Hi all,
Does anyone has experience automating electrochemiluminescence assay using MSD plates? I am particularly interested in the effect of not tapping the plates after washing. We face the challenge of aspirating as much as possible of the wash buffer, without damaging the electrodes at the bottom of the MSD plates. We know we have around 30 uL “left over volume” (tested by weighing before and after wash step). It would be great if some one already has experience in this topic. Thanks!
we use Biotek plate washer to wash the plates and it do not leave any volume
I don’t have experience working with MSD plates in particular, but I’ve used both Biotek (now Agilent) and Tecan Hydrospeed plate washers, and I’ve had good success removing volume completely without scratching the bottom working with ELISA workflows.

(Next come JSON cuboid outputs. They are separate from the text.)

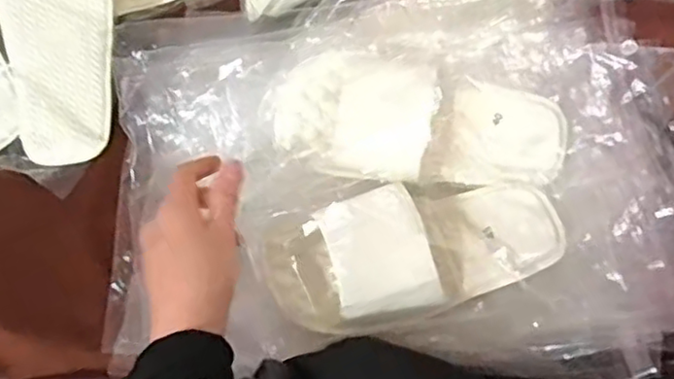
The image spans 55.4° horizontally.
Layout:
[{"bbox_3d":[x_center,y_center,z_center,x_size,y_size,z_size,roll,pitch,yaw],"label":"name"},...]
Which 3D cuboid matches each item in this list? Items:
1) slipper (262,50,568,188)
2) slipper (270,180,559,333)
[{"bbox_3d":[0.063,-0.055,0.498,0.236,0.073,0.095,6,62,5],"label":"slipper"},{"bbox_3d":[0.064,0.037,0.466,0.233,0.050,0.104,-14,70,-12],"label":"slipper"}]

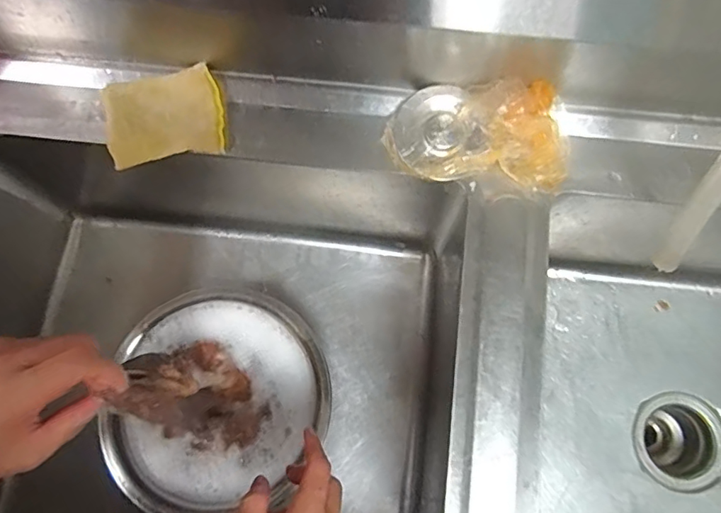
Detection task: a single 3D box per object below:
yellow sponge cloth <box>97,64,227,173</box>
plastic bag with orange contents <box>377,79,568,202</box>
[{"bbox_3d":[-0.179,-0.127,0.459,0.105,0.021,0.076,-11,75,-2],"label":"yellow sponge cloth"},{"bbox_3d":[0.100,-0.104,0.431,0.158,0.056,0.091,0,75,1],"label":"plastic bag with orange contents"}]

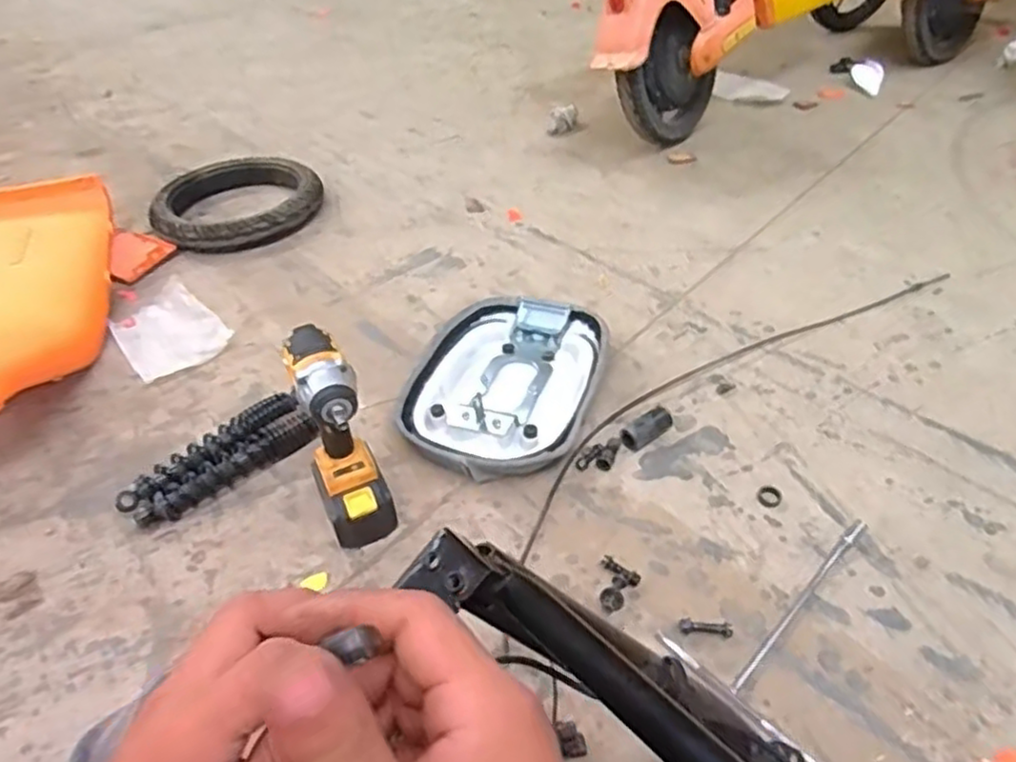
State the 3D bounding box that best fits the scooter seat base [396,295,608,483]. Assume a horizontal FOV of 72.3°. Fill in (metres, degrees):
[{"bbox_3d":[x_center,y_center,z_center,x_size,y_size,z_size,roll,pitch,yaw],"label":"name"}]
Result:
[{"bbox_3d":[-0.002,-0.001,1.071,0.273,0.056,0.367,14,45,17],"label":"scooter seat base"}]

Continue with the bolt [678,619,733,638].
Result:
[{"bbox_3d":[0.216,0.270,0.762,0.056,0.009,0.017,2,43,5],"label":"bolt"}]

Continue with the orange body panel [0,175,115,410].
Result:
[{"bbox_3d":[-0.854,-0.101,1.160,0.321,0.161,0.643,-14,44,-11],"label":"orange body panel"}]

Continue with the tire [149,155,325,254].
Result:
[{"bbox_3d":[-0.601,-0.403,1.560,0.351,0.084,0.361,-19,45,-16],"label":"tire"}]

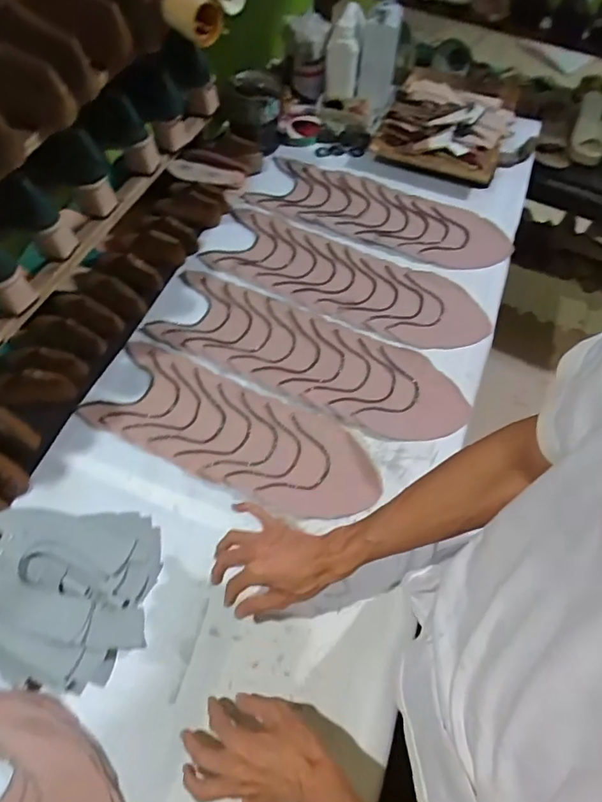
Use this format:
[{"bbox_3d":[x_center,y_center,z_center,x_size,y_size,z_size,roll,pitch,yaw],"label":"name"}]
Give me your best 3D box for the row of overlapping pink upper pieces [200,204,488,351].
[{"bbox_3d":[0.083,-0.221,0.936,0.508,0.011,0.168,22,63,10],"label":"row of overlapping pink upper pieces"}]

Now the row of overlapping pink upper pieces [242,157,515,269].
[{"bbox_3d":[0.161,-0.376,1.018,0.502,0.015,0.176,19,62,8],"label":"row of overlapping pink upper pieces"}]

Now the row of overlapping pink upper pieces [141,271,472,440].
[{"bbox_3d":[0.016,-0.075,0.848,0.521,0.007,0.173,21,63,9],"label":"row of overlapping pink upper pieces"}]

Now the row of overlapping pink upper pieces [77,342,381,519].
[{"bbox_3d":[-0.098,0.048,0.780,0.441,0.012,0.161,22,63,10],"label":"row of overlapping pink upper pieces"}]

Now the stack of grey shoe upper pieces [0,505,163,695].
[{"bbox_3d":[-0.315,0.227,0.622,0.245,0.087,0.208,6,61,1],"label":"stack of grey shoe upper pieces"}]

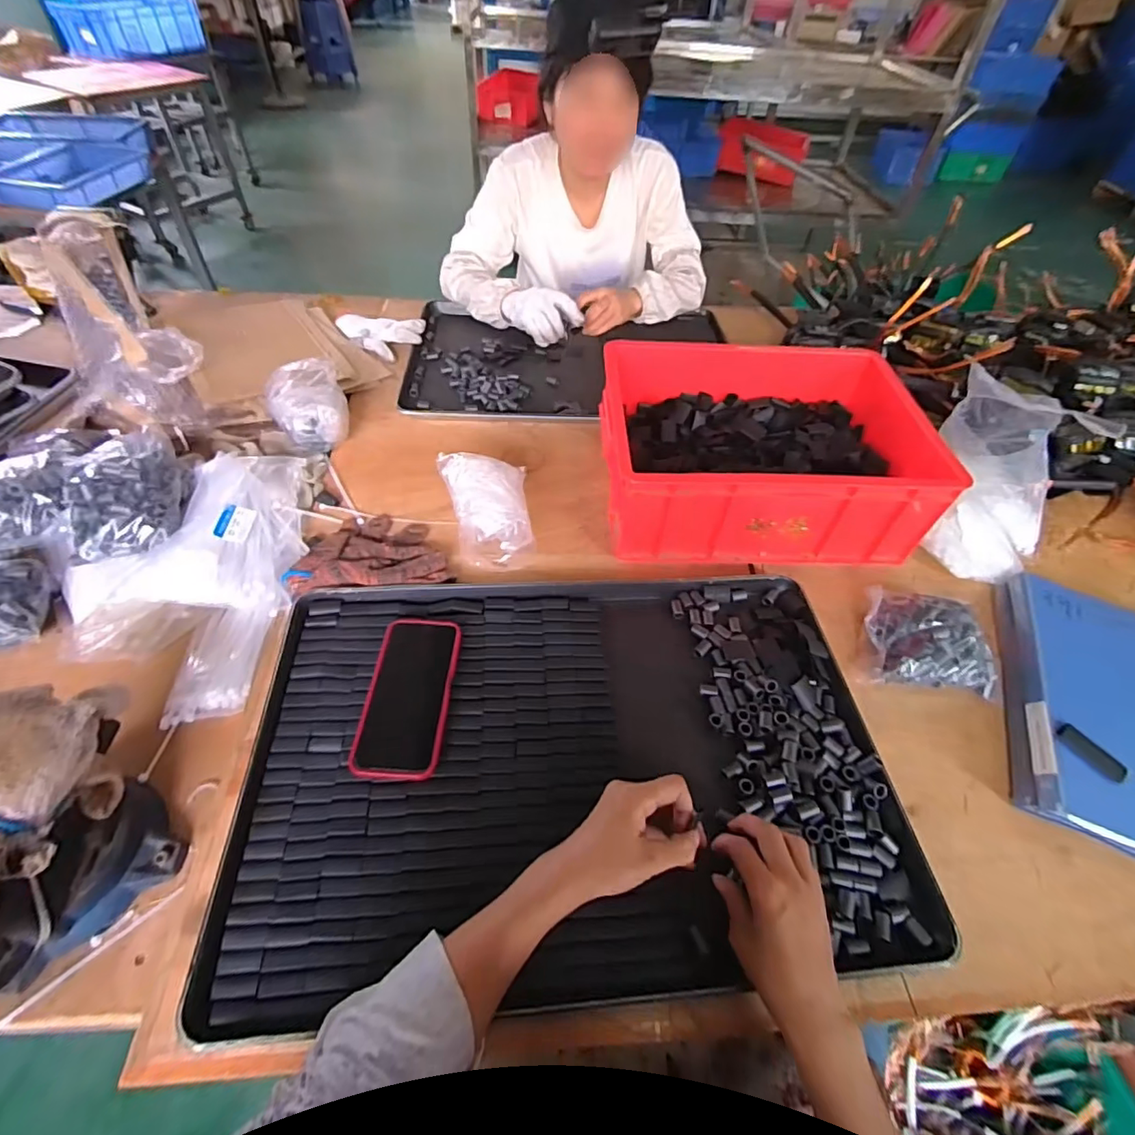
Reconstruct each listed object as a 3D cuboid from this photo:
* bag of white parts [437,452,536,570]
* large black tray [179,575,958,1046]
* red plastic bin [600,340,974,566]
[{"bbox_3d":[-0.104,-0.085,0.714,0.096,0.078,0.166,-12,52,-14],"label":"bag of white parts"},{"bbox_3d":[0.006,0.179,0.540,0.600,0.032,0.395,-2,50,-5],"label":"large black tray"},{"bbox_3d":[0.250,-0.167,0.756,0.397,0.146,0.302,1,50,-3],"label":"red plastic bin"}]

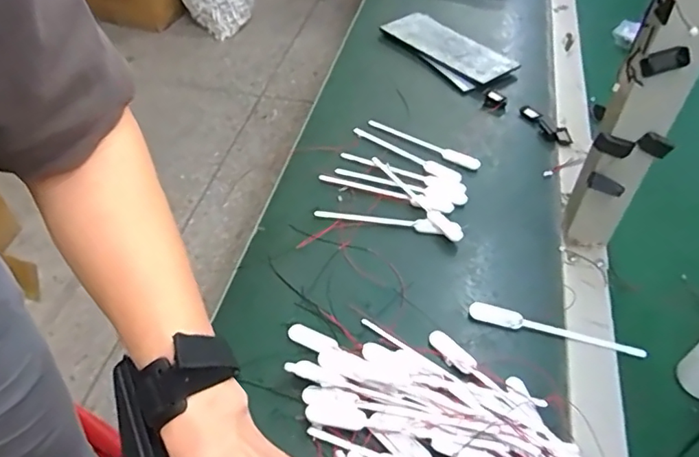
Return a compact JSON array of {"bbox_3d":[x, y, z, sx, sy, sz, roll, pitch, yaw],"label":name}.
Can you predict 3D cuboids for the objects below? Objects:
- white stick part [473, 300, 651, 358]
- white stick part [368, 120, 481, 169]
[{"bbox_3d":[0.176,0.086,0.460,0.144,0.011,0.016,11,49,9],"label":"white stick part"},{"bbox_3d":[0.086,-0.102,0.630,0.143,0.007,0.019,29,53,21],"label":"white stick part"}]

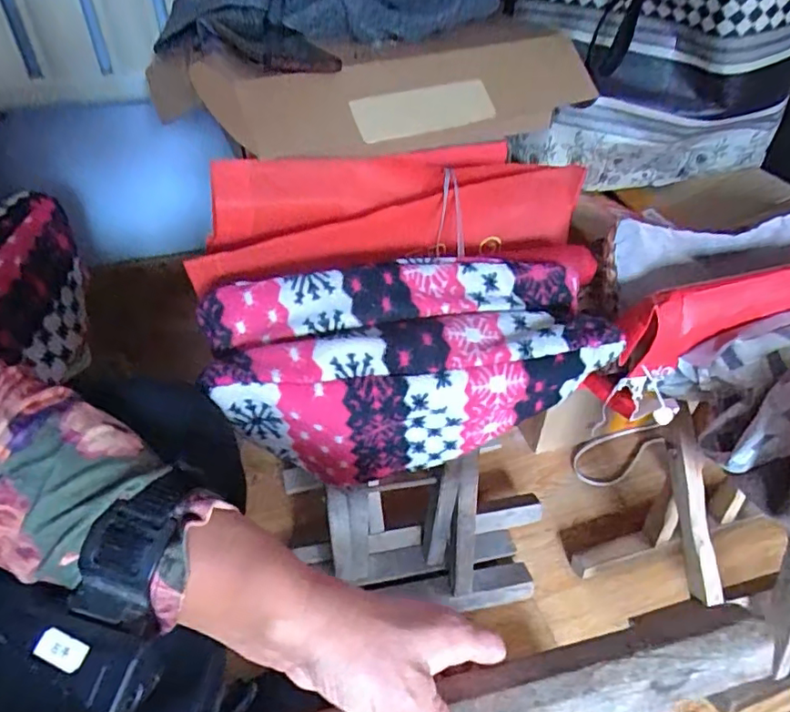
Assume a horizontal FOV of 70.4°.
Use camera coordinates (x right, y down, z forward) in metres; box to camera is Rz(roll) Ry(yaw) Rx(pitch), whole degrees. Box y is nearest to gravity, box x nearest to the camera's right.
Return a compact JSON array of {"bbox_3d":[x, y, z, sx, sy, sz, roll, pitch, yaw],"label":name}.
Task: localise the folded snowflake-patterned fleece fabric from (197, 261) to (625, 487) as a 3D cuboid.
[{"bbox_3d":[0.007,0.012,0.468,0.304,0.136,0.116,-7,44,-8],"label":"folded snowflake-patterned fleece fabric"}]

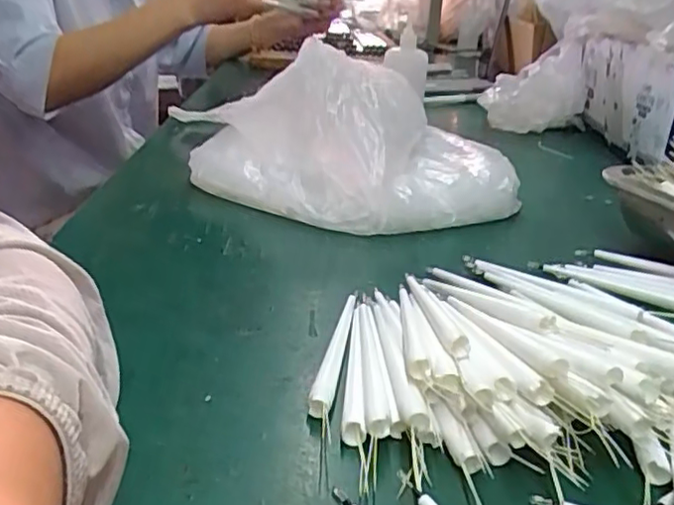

At least with both of these protocols, you can have multiple aspirations happen in a single wash protocol, where you tell it to aspirate at different parts of the well. You can have it aspirate most of the volume at the center of the well (at a safe position above the bottom of the working electrode), and then move to the side of the well to pick up the ring of liquid that is usually still there. You can repeat these side aspirations until there is no liquid remaining in the well. You can try to find the lowest safe z height of counter electrode and Dielectric electrode and safely pipette there. It looks like MSD wants you to pipette here:
There’s also options such as the BlueCatBio BlueWasher or Cytena C.Wash which evacuate liquid via centrifugal force. This is probably the closest way of automating flicking the plates manually. I don’t have experience with their use to be fair, so I can’t speak to how well they work. I do know that these are generally more expensive than a standard plate washer. This Link has multiple people discussing their general experience with plate washers.
Hope this helps!
Thank you!
Thank you. Using this MSD plate for automated workflows are tricky. Based on the lovely graphic you attach, MSD recommends to pipette on the side, which can be difficult to achieve with liquid handler e.g. Hamilton STAR line 
. Will take that into consideration on top of the potential excess of wash buffer left on the plate after washing. The MSD plates are black, so we are optimizing the Z-height blindly. I guess this wil required a lot of trail and error. Thanks again!
You can definitely pipette on the sides of the well (not diagonally but at least at the side of the well) using the Virtual Labware Library. You end up shifting the location of the sequences until you are pipetting on the edge of thew well, and then shift them back after pipetting is completed. If you search that on this forum, you will find quite a few examples!